_ACTIVITY:_ Only lines containing "that" belong in the answer, each copied from the entries below.

_PROVIDED RECORDS:_
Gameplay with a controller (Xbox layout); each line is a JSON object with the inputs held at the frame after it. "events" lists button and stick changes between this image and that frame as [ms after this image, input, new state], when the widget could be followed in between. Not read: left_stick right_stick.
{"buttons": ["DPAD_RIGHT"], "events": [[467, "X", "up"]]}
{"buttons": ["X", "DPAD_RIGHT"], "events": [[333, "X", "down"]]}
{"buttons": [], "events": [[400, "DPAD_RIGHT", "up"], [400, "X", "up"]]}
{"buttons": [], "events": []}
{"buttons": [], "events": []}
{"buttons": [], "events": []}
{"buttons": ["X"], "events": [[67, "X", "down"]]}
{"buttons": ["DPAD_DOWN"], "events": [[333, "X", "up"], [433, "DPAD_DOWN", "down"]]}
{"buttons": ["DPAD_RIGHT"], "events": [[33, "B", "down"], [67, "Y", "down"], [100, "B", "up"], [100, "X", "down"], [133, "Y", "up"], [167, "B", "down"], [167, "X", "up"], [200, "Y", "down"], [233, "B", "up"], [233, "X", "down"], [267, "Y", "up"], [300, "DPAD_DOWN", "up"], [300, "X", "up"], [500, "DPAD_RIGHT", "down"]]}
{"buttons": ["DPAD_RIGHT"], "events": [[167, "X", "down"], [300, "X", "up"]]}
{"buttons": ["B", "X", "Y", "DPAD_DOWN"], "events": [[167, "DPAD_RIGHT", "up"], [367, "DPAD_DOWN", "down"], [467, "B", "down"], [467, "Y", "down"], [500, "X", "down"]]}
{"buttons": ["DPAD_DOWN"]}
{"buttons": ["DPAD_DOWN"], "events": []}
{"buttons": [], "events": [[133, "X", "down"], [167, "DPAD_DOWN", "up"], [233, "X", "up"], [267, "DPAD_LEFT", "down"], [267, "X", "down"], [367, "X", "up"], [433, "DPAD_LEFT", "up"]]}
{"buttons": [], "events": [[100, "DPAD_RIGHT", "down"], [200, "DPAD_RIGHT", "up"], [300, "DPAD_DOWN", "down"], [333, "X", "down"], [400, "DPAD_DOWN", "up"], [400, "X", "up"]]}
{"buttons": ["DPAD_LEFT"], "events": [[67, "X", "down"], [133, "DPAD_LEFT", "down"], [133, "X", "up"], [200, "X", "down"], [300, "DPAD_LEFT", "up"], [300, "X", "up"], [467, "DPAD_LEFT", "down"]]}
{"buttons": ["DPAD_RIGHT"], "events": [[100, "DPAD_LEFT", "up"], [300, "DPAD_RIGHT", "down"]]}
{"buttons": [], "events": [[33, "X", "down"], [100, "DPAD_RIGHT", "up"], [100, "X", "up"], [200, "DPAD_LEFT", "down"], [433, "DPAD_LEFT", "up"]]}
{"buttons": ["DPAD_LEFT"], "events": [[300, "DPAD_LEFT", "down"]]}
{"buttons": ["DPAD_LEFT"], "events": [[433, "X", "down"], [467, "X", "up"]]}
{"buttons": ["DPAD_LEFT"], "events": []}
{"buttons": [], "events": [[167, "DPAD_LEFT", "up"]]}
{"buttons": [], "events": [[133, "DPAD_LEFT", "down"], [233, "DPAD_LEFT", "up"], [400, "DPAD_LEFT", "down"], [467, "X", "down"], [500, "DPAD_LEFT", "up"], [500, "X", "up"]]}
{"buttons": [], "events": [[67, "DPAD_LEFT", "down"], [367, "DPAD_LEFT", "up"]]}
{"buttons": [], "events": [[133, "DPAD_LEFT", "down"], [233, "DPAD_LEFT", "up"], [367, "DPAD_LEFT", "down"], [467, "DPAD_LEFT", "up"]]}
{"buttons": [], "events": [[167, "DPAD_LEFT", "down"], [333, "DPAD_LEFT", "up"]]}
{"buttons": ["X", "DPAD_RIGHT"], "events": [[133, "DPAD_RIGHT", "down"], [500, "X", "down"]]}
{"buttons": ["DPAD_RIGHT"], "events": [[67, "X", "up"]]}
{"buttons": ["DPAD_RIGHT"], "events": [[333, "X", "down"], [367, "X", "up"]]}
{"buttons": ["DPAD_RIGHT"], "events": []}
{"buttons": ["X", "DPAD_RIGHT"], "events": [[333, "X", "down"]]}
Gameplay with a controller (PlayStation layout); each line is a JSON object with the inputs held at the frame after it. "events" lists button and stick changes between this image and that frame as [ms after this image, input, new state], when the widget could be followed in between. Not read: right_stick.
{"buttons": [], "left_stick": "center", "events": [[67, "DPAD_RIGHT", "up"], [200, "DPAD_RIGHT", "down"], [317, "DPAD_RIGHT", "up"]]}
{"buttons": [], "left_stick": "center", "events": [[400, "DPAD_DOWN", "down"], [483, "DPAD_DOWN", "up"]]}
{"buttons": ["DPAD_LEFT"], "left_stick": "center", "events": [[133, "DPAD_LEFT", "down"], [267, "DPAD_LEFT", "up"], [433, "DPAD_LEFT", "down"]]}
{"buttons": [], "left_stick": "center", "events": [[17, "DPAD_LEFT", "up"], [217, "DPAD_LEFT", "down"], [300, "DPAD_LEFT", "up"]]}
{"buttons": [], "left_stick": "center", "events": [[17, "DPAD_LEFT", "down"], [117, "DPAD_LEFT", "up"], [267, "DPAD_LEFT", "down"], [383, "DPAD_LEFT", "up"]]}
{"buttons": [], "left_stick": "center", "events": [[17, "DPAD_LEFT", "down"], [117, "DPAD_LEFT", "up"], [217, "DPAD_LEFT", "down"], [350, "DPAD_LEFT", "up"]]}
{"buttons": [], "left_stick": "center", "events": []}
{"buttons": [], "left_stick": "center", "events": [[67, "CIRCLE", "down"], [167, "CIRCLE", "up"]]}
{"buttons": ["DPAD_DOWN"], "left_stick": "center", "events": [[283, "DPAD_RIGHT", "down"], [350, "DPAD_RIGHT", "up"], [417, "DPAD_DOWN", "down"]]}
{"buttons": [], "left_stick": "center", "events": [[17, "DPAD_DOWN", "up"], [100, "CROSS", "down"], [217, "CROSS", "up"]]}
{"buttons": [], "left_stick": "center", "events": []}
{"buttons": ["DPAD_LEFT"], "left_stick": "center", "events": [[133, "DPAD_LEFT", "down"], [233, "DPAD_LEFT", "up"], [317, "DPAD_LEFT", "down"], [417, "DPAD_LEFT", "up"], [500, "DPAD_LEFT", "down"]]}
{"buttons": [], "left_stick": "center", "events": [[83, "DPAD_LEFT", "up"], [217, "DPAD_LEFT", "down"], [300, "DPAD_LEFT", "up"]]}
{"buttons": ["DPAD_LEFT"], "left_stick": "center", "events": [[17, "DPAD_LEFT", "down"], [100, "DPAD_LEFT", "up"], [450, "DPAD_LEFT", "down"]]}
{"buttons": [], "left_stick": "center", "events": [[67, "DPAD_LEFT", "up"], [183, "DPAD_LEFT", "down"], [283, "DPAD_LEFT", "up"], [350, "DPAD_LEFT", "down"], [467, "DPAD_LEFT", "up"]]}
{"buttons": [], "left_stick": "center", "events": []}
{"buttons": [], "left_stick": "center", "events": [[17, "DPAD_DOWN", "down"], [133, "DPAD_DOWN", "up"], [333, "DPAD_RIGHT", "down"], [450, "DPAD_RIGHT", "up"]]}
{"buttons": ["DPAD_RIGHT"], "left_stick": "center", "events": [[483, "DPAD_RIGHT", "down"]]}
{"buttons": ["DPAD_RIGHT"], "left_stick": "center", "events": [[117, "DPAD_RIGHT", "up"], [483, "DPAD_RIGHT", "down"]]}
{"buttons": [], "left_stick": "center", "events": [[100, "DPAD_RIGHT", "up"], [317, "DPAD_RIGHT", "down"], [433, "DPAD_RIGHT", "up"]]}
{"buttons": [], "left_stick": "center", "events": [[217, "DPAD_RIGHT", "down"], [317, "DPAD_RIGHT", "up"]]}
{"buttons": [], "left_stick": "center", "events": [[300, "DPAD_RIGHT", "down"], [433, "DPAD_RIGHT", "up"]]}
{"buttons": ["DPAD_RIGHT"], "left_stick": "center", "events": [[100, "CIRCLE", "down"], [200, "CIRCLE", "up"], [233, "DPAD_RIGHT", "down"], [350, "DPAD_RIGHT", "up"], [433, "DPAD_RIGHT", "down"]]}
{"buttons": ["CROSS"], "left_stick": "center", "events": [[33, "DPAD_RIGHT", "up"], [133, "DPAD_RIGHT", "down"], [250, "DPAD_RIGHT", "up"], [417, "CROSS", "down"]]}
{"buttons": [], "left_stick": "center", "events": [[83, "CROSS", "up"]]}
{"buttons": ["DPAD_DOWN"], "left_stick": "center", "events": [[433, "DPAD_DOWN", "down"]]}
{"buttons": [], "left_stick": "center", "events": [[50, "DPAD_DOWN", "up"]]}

_SOLUTION FOR THIS TASK:_
Gameplay with a controller (Xbox layout); each line is a JSON object with the inputs held at the frame after it. "events" lists button and stick changes between this image and that frame as [ms after this image, input, new state], when the widget could be followed in between. Not read: left_stick right_stick.
Gameplay with a controller (PlayStation layout); each line is a JSON object with the inputs held at the frame after it. "events" lists button and stick changes between this image and that frame as [ms after this image, input, new state], when the widget could be followed in between. Not read: right_stick.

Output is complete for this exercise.